Here's my reasoning though this situation for whatever its worth (not a toyota tech, but work on high end metal detectors and xray systems that are much more complicated and expensive than a car)
anyways.
You said you replaced the batteries and reprogrammed. 5 years is not out of the norm for a battery to die, however it is unlikely that they would both die at the same time. I am not buying the dealer's "they just die" argument. The remotes are built to take a beating. and if you are like me, one of the remotes stays at home, and the other one goes with me and eventually gets beat up.
unless you had both in your pocket and took a swim, i am thinking that the remotes are fine and that the problem is in the receiver circuit in the car.

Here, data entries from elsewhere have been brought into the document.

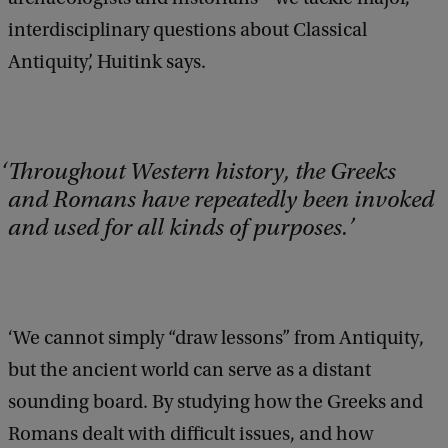
interdisciplinary questions about Classical
Antiquity’, Huitink says.
Throughout Western history, the Greeks
and Romans have repeatedly been invoked
and used for all kinds of purposes.
‘We cannot simply “draw lessons” from Antiquity,
but the ancient world can serve as a distant
sounding board. By studying how the Greeks and
Romans dealt with difficult issues, and how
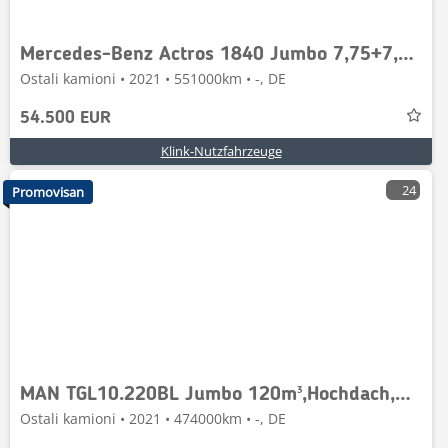
Mercedes-Benz Actros 1840 Jumbo 7,75+7,75,Retarder mit H&amp;W A
Ostali kamioni • 2021 • 551000km • -, DE
54.500 EUR
Klink-Nutzfahrzeuge
24
Promovisan
MAN TGL10.220BL Jumbo 120m³,Hochdach,H&amp;W Anhä,1Han
Ostali kamioni • 2021 • 474000km • -, DE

Someone with more familiarity with how the system works could help us more here. I something keeps the memory live in the receiver if the receiver uses RAM to store info, otherwise you would lose the programming when the main battery was disconnected. More likely is that the receiver uses a programmable ROM, which would not need an additional battery.
My thoughts would be the following:
+failing battery in receiver RAM (if the receiver uses RAM)
+corrupted ROM in receiver
+some issue that damaged both transmitters at the same time like submerged them, hit them with massive amounts of RF, (microwave uplink) drove over both at the same time, etc
++most likely solution: broken/poor connection in wiring to receiver or bad receiver itself.
I would try a new receiver circuit (if that is even available) and if the problem is gone, cool. If not, It would have to be a damaged cable feeding the receiver.